ACCRA, Ghana- It is widely held that depression and other common mental health conditions are afflictions experienced by people living in wealthy and developed countries. While depression levels are very high in industrialized countries, with about one in five people in the United States experiencing depression at some point in their lifetime, depression in low and middle-income countries is an emerging global health issue. The World Health Organization reports between 16 percent and 49 percent of people in the world have neurological or psychological conditions and the vast majority of these individuals live in low and middle-income countries. While people in these countries are fortunate to have close family ties and strong communities they experience significant hardships. Being displaced from home due to war, fearing violence and disease, and extreme poverty all contribute to depression.
Postpartum depression occurs as frequently if not more frequently in Africa as it does in high-income countries. A recently study investigating postpartum depression Ghana found two thirds of mothers with sick babies in Ghana were at high risk for postpartum depression. Postpartum depression poses health risks for both mothers and babies. Postpartum depression is associated with poor nutrition, diarrhea, and repertory problems in babies in low and middle-income countries and children whose mothers experienced depression were twice as likely to be underweight. Risk factors in women are low social support, poor health and a history of domestic violence. There is much less recognition of postpartum depression in African countries than in the U.S., this means that maternal depression often goes undiagnosed and untreated.
Depression is associated with poverty in both developed and developing studies. Several factors make the poor vulnerable to depression. These include insecurity, hopelessness, rapid social change, violence, and poor health. Common mental disorders are also associated with direct and indirect costs such as being unable to work due to depressions. This means the cycle of poverty continues and mental health conditions do not improve. If the head of a household hold is too depressed to go out and run their farm, the ramifications are very serious. They may not be able to feed their children and feelings like guilt and inferiority fuel depression.

*RAW DATA*:
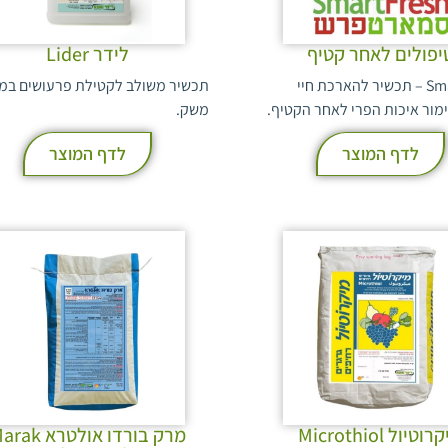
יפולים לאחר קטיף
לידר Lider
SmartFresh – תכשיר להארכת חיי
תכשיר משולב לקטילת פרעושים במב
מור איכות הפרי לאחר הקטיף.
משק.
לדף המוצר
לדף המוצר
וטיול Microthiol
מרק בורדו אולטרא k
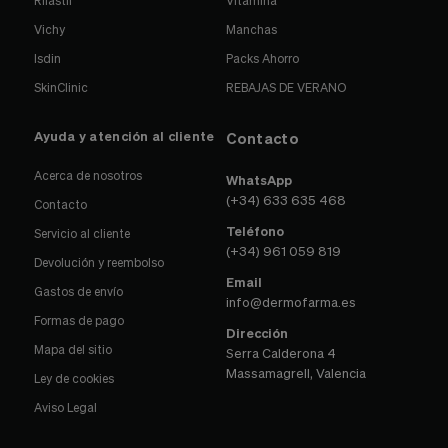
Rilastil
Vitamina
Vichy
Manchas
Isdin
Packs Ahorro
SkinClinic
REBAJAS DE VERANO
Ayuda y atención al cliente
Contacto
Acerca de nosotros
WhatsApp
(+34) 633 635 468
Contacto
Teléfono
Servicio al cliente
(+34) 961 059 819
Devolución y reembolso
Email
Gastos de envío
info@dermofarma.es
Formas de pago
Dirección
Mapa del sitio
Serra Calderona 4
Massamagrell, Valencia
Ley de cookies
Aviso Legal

* * *

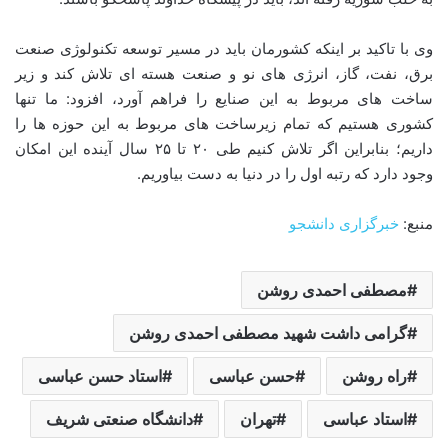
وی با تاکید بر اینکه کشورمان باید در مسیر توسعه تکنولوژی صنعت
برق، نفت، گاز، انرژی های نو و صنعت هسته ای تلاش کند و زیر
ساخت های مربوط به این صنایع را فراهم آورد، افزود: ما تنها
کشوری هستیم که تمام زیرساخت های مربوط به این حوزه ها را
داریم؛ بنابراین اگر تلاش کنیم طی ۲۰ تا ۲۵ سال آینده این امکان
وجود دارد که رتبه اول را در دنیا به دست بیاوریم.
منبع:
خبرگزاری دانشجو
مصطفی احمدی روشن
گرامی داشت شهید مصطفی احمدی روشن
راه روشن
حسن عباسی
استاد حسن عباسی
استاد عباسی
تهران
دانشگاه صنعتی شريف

...

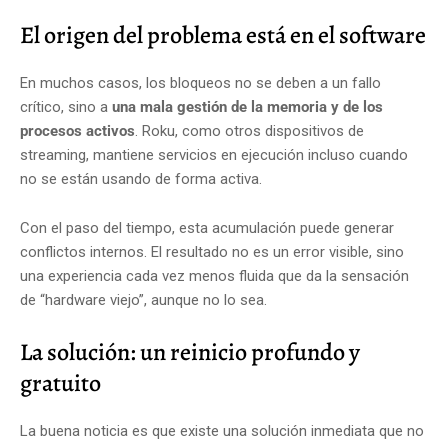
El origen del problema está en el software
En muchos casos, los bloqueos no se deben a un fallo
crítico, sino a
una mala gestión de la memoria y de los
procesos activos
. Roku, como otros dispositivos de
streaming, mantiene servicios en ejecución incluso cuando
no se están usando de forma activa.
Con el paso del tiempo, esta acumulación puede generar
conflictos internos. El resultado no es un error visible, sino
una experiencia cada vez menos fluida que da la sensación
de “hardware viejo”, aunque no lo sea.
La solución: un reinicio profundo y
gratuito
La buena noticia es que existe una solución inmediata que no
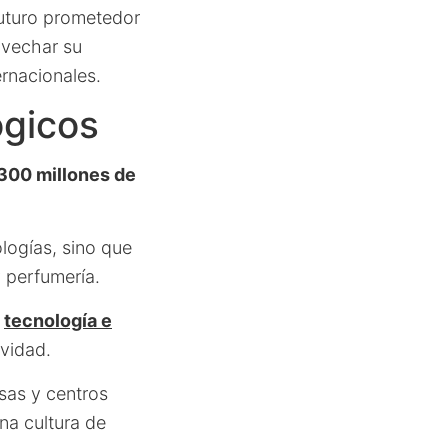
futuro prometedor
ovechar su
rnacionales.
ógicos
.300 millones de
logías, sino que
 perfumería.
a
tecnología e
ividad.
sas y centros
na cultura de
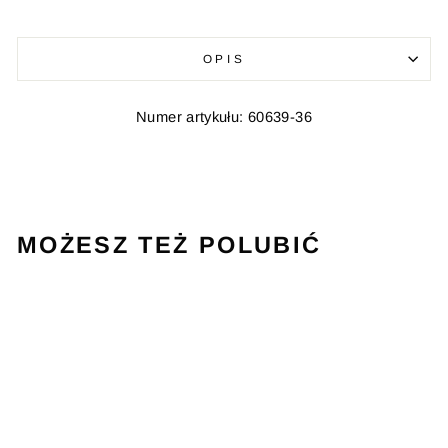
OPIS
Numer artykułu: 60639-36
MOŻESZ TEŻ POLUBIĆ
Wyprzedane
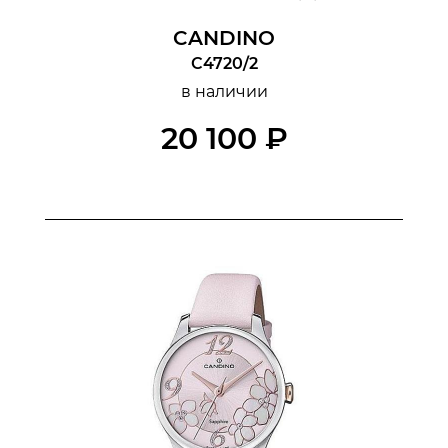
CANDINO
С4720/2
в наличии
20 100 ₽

*ACTION ITEM*: Pick up the article on depression in low and middle-income countries after its final sentence and continue writing it.

*RESPONSE TO THE TASK*:
In order for depression and other common mental health issues to be addressed mental health has to become a part of the global health agenda. Mental illness must be considered as important as other poverty related disorders. In order for policy and practice changes to take place, there must be research on the occurrence of depression in low-income countries. Part of the problem is there is not enough funding for mental health research in the developing world. In the U.S., there are many institutions that fund mental health research, for example the National Institute of Mental Health. Research does not produce the same profit that health care practice does so many clinicians are not motivated to spend their time conducting research.
Fortunately, the global health community is beginning to realize the importance of mental health treatment in the developing world. A study published by the Journal of the American Medical Association (JAMA) found that interpersonal therapy was very effective in treating depression in women in rural Uganda. In Pakistan community health workers attended a two-day course on listening and cognitive behavior therapy. They then used these techniques when meeting with pregnant women and new mothers.